Edge cases and clarifications

"Does intraday go below MLL trigger breach?" No. The MLL is checked at end-of-day close. Intraday dips below the MLL level don't trigger breach as long as you recover by session close.

"Can I take a big position on a news event?" Depends on plan. Advanced: yes, no news restrictions. Standard Qualified / Zero Qualified: only outside the 2-minute buffer around high-impact news.

"Do holiday sessions count?" Yes. Holiday-shortened sessions are still trading days. Positions flat by 4:20 PM ET on the shortened session.

"What if the platform lags and I can't close by 4:20 PM ET?" Platform-level auto-flatten kicks in. If the auto-flatten produces a bad fill, contact support — edge cases around platform issues are typically resolved.

"Can I reset a failed evaluation?" Yes, effectively. On monthly-subscription model, a 'reset' means continuing the subscription for another evaluation attempt without buying a new account. If the account is funded and breaches, you need a new evaluation (with the same subscription continuing).

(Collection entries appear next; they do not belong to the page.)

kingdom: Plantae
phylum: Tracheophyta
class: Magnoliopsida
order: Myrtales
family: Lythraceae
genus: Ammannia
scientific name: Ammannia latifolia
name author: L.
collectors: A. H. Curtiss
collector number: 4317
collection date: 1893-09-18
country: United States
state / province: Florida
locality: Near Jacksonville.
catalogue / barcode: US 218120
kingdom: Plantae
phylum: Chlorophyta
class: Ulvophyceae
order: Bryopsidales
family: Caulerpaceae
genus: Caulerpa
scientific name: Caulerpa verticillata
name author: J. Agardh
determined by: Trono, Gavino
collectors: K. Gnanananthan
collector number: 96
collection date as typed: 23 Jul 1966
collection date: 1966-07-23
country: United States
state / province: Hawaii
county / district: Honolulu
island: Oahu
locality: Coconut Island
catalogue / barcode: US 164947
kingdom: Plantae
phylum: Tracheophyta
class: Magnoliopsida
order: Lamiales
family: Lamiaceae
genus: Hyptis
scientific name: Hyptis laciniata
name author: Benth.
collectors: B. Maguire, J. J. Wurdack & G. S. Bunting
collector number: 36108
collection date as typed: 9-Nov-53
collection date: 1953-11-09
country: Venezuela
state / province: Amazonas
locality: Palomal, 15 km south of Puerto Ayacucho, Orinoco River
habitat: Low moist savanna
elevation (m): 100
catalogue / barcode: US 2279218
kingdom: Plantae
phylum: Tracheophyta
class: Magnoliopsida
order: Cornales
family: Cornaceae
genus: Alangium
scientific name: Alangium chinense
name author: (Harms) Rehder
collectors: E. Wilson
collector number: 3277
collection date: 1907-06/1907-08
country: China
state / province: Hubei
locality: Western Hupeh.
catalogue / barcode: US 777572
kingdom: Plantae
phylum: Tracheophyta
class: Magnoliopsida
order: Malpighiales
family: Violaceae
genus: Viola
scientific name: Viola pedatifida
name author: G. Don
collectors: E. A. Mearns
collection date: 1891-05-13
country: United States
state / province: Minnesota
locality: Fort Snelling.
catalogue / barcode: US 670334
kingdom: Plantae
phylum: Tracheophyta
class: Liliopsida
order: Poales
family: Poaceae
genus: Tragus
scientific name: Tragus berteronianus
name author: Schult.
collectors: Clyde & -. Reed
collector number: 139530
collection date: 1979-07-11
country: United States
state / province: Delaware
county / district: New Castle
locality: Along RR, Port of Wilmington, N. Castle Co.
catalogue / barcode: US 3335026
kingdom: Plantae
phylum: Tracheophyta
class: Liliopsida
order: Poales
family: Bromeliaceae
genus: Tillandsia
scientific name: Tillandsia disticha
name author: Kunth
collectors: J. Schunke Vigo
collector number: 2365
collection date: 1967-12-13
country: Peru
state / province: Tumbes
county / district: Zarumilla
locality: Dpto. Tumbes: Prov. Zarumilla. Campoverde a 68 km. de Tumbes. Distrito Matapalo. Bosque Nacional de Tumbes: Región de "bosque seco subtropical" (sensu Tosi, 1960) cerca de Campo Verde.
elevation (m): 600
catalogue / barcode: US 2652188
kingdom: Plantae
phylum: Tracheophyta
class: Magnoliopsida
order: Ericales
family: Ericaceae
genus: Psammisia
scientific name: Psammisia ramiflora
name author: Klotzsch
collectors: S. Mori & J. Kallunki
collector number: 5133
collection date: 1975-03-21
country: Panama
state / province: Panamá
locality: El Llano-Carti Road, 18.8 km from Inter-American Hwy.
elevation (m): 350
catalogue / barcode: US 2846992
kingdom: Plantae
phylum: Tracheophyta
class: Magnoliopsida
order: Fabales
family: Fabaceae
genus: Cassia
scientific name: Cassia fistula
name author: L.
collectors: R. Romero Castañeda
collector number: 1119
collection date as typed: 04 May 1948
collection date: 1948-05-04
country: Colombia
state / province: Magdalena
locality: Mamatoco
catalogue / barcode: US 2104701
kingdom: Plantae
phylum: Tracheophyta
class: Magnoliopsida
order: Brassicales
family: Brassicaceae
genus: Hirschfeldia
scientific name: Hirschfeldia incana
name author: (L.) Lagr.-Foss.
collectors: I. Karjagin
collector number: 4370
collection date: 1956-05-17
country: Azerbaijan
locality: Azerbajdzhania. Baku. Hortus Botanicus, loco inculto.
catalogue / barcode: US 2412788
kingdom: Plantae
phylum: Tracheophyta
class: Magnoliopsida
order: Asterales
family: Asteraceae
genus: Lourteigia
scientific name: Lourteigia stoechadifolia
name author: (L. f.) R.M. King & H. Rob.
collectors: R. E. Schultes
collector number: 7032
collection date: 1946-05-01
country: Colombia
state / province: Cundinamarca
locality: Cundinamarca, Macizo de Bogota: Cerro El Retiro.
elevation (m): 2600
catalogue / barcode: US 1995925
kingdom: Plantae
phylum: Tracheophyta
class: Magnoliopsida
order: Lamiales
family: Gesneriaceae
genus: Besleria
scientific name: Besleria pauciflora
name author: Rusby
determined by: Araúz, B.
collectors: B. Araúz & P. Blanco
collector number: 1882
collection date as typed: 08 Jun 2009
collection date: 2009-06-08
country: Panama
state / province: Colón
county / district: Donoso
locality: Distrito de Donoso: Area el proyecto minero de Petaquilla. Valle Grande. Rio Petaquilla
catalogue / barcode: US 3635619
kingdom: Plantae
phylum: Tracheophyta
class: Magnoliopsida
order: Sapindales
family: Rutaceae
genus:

Cross-reference to rule-specific articles

The bottom line

Alpha Futures' rule framework is more forgiving than peer futures prop firms on the critical mechanism (EOD-trailing MLL) and more complex than competitors on the variation-by-plan dimension (Standard/Advanced/Zero each with different consistency, DLG, and news rules). The forgiveness is a real edge for day traders and scalpers who hold through intraday volatility. The complexity demands that you read the specific rules for your plan before trading. Standard is the cheapest entry and most traditional; Advanced is the premium plan without consistency or DLG; Zero is the instant-funded plan with DLG on both phases. Match the rules to your trading style, respect the MLL and DLG, and Alpha Futures' framework becomes workable across the full evaluation-to-Qualified progression.